In the entries below, find the line with "如何保证将消息发送给消息队列呢?" and the line with "RocketMQ 是一个来自阿里巴巴的分布式消息中间件, 于". Return those two lines and all lines between them, exactly.

======== RECORDS SHOWN

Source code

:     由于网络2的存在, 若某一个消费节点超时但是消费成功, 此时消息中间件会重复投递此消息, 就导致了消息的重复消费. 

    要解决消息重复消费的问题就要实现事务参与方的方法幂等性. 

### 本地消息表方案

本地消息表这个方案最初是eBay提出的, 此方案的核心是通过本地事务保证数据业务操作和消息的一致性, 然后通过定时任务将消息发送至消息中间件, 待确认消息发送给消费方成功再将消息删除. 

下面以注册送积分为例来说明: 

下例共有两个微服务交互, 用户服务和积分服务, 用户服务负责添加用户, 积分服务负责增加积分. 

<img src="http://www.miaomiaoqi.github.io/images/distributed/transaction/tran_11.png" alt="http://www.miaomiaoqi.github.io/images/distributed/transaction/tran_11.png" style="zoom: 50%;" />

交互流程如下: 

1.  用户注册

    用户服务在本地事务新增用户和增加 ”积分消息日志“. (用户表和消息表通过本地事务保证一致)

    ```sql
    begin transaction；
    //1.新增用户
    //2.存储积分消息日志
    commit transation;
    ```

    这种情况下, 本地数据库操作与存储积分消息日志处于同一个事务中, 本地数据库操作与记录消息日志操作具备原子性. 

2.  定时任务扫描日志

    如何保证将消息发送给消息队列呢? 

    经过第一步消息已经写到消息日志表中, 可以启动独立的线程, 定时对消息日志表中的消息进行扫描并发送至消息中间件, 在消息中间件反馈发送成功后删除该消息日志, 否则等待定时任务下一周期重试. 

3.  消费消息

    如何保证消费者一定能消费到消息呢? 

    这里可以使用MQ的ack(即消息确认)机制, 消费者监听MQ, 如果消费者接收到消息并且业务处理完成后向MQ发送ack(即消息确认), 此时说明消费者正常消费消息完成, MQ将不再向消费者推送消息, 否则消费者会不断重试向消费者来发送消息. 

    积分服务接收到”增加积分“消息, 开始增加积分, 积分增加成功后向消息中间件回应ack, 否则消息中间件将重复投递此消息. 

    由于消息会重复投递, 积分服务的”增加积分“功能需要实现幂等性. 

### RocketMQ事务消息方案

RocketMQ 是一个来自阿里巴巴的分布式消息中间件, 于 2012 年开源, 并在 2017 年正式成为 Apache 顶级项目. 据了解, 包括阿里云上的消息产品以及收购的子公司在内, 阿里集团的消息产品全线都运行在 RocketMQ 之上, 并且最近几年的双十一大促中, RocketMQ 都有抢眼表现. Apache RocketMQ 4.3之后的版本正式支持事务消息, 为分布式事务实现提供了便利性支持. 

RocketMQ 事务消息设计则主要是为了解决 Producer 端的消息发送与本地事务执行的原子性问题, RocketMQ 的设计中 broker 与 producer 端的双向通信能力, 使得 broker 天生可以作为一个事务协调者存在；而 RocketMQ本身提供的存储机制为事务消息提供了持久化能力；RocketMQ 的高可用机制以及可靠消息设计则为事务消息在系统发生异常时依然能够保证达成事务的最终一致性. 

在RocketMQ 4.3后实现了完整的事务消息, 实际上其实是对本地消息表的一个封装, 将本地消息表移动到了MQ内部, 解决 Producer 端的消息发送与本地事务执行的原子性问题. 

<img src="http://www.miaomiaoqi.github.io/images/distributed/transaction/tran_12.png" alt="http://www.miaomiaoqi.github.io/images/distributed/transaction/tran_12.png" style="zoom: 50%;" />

================

■ EXERCISE RESPONSE:
    如何保证将消息发送给消息队列呢? 

    经过第一步消息已经写到消息日志表中, 可以启动独立的线程, 定时对消息日志表中的消息进行扫描并发送至消息中间件, 在消息中间件反馈发送成功后删除该消息日志, 否则等待定时任务下一周期重试. 

3.  消费消息

    如何保证消费者一定能消费到消息呢? 

    这里可以使用MQ的ack(即消息确认)机制, 消费者监听MQ, 如果消费者接收到消息并且业务处理完成后向MQ发送ack(即消息确认), 此时说明消费者正常消费消息完成, MQ将不再向消费者推送消息, 否则消费者会不断重试向消费者来发送消息. 

    积分服务接收到”增加积分“消息, 开始增加积分, 积分增加成功后向消息中间件回应ack, 否则消息中间件将重复投递此消息. 

    由于消息会重复投递, 积分服务的”增加积分“功能需要实现幂等性. 

### RocketMQ事务消息方案

RocketMQ 是一个来自阿里巴巴的分布式消息中间件, 于 2012 年开源, 并在 2017 年正式成为 Apache 顶级项目. 据了解, 包括阿里云上的消息产品以及收购的子公司在内, 阿里集团的消息产品全线都运行在 RocketMQ 之上, 并且最近几年的双十一大促中, RocketMQ 都有抢眼表现. Apache RocketMQ 4.3之后的版本正式支持事务消息, 为分布式事务实现提供了便利性支持. 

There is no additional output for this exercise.